By Deikeya GreerJune 8, 2010
FORT RILEY, Kan. -"This is truly a historic day, a mark of tangible commitment providing the absolute best care for our wounded warriors," said Brig. Gen. David Petersen, 1st Infantry Division and deputy commanding general - rear, May 27 during a ribbon-cutting ceremony for Fort Riley's Warrior Transition Battalion Complex.
Fort Riley, home to the first WTB in the Army, is now home to the first completed WTB complex - a $54 million dollar facility. "This is a start of what will continue to be an evolving way of taking care of those who have sacrificed so much," Petersen said.
According to Petersen, the complex will be a place where wounded servicemembers and their Families will be able to take part in physical and behavioral health activities, receive quality outcome-focused care and service, and access conscious care.
The three-building facility will provide a battalion headquarters, company operating facilities and a Soldier and Family Assistance Center. A WTB barracks already was completed. Work on the project began in September 2008. It took 18 months to finish the project. The new barracks, battalion headquarters, COFs and SFAC total about 131,000 square feet.
Along with the ribbon cutting, leaders signed the Army Medicine Healthcare Covenant. The signing of the covenant marked the commitment to providing quality health care to wounded, ill and injured Soldiers as well as their Families.
The WTB complex project was a joint effort among the U.S. Army Corps of Engineers, the Fort Riley garrison, the Army Medical Department and the Warrior Transition Command. Prior to the building of the WTB complex, Soldiers assigned to this battalion lived in temporary mobile housing units.
The construction of the new facility aimed to meet the needs of and better the lives of the servicemembers.
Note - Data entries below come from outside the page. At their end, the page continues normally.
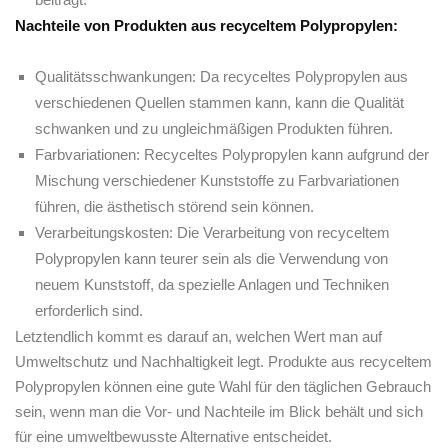
Nachteile von Produkten aus recyceltem Polypropylen:
Qualitätsschwankungen: Da recyceltes Polypropylen ⁣aus
verschiedenen Quellen stammen kann, kann‍ die Qualität
schwanken und ⁤zu ungleichmäßigen Produkten ‌führen.
Farbvariationen: ‍Recyceltes Polypropylen ‌kann aufgrund der
Mischung verschiedener Kunststoffe zu Farbvariationen
⁢führen, ‍die ästhetisch störend sein können.
Verarbeitungskosten: ⁤Die Verarbeitung ​von recyceltem
Polypropylen kann teurer sein als die ⁤Verwendung von
neuem Kunststoff, da spezielle Anlagen und Techniken
erforderlich sind.
Letztendlich‍ kommt es darauf an, welchen ​Wert man auf
Umweltschutz und ⁤Nachhaltigkeit legt.‍ Produkte aus recyceltem
Polypropylen können ‌eine gute Wahl für den täglichen Gebrauch
‍sein, wenn man die Vor- und Nachteile im Blick ⁢behält und sich
für eine umweltbewusste Alternative entscheidet.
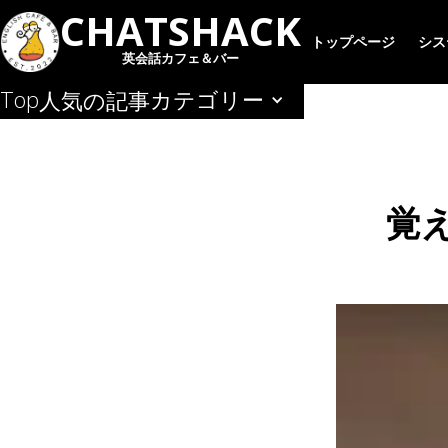
CHATSHACK
トップページ
シス
英会話カフェ＆バー
Top
カテゴリー
人気の記事
覚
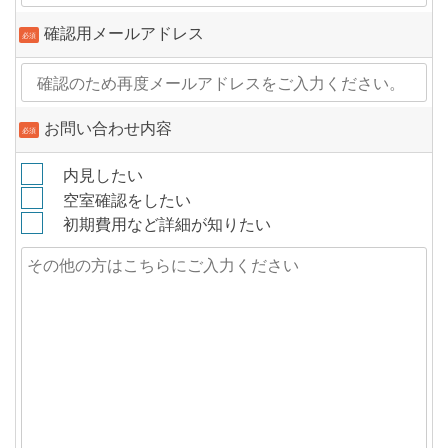
確認用メールアドレス
必須
お問い合わせ内容
必須
内見したい
空室確認をしたい
初期費用など詳細が知りたい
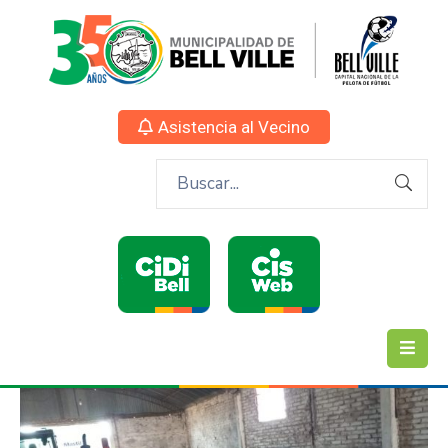
Asistencia al Vecino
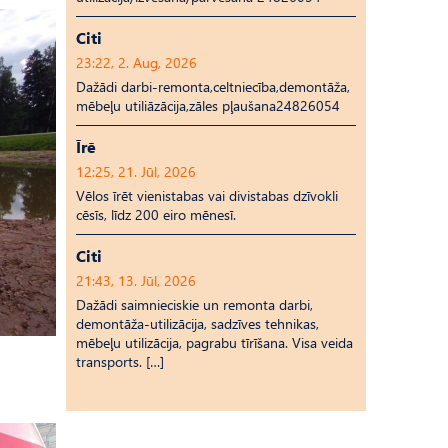
Citi
23:22, 2. Aug, 2026
Dažādi darbi-remonta,celtniecība,demontāža,
mēbeļu utiliāzācija,zāles pļaušana24826054
Īrē
12:25, 21. Jūl, 2026
Vēlos īrēt vienistabas vai divistabas dzīvokli
cēsīs, līdz 200 eiro mēnesī.
Citi
21:43, 13. Jūl, 2026
Dažādi saimnieciskie un remonta darbi,
demontāža-utilizācija, sadzīves tehnikas,
mēbeļu utilizācija, pagrabu tīrīšana. Visa veida
transports. […]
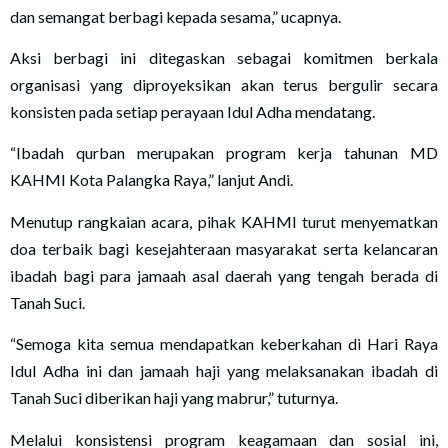
dan semangat berbagi kepada sesama,” ucapnya.
Aksi berbagi ini ditegaskan sebagai komitmen berkala
organisasi yang diproyeksikan akan terus bergulir secara
konsisten pada setiap perayaan Idul Adha mendatang.
“Ibadah qurban merupakan program kerja tahunan MD
KAHMI Kota Palangka Raya,” lanjut Andi.
Menutup rangkaian acara, pihak KAHMI turut menyematkan
doa terbaik bagi kesejahteraan masyarakat serta kelancaran
ibadah bagi para jamaah asal daerah yang tengah berada di
Tanah Suci.
“Semoga kita semua mendapatkan keberkahan di Hari Raya
Idul Adha ini dan jamaah haji yang melaksanakan ibadah di
Tanah Suci diberikan haji yang mabrur,” tuturnya.
Melalui konsistensi program keagamaan dan sosial ini,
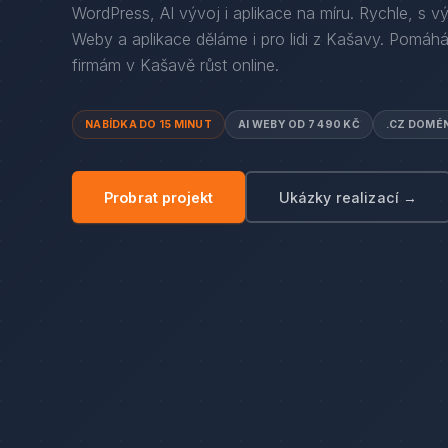
WordPress, AI vývoj i aplikace na míru. Rychle, s v
Weby a aplikace děláme i pro lidi
z
Kašavy
. Pomáh
firmám
v
Kašavě
růst online.
NABÍDKA DO 15 MINUT
AI WEBY OD 7 490 KČ
.CZ DOMÉ
Probrat projekt
Ukázky realizací →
"This facility is much like a dorm room," said L'Tanya Pugh, outreach coordinator for SFAC. "We want the warriors to be as comfortable as possible. They have already given so much. This is just a little comfort as they transition back into their normal routines."
In the WTB barracks, each servicemember has his or her own room, already furnished with a television and laptop, a bed, desk and recliner. There are gathering places, fireplaces and other rooms and activities to keep the servicemembers in a relaxed environment.
It's not about the brick and mortar - that's not what takes care of Soldiers. It's the people, the processes and the care that will occur on the inside of the facility," said Col. Kevin Brown, garrison commander. "We recognize the sustained conflict that we are in and the sacrifice of their Families, and we've committed the dollars and time to put together a facility like the one here today."
The U.S. Army Corps of Engineers served as the executing agent for design and construction for the WTB complex. "I think this is a great commitment to the Soldiers and taking care of them during their time of transition," said Christopher Prinslow, deputy commander, Kansas City District, U.S. Army Corps of Engineers. "The US Army Corps of Engineers is very proud to have been a part of this endeavor."
According to the WTB website, the mission of WTB is to provide care and healing for the wounded, ill and injured Soldiers, their Families and caregivers in order to develop a balanced structure that is responsive to the Army and the needs of the warriors in the midst of this transition. The new facility will help accomplish this mission.
"This was a wonderful event. I think it will boost the morale of Soldiers because for so long wounded Soldiers have been thrown away when they were injured, but now this shows that the Army does care about them and this is proof of their giving back," said Lt. Col. John Jones, WTB.
The new WTB Complex is located next to the Irwin Army Community Hospital and its new building site just off Huebner Road.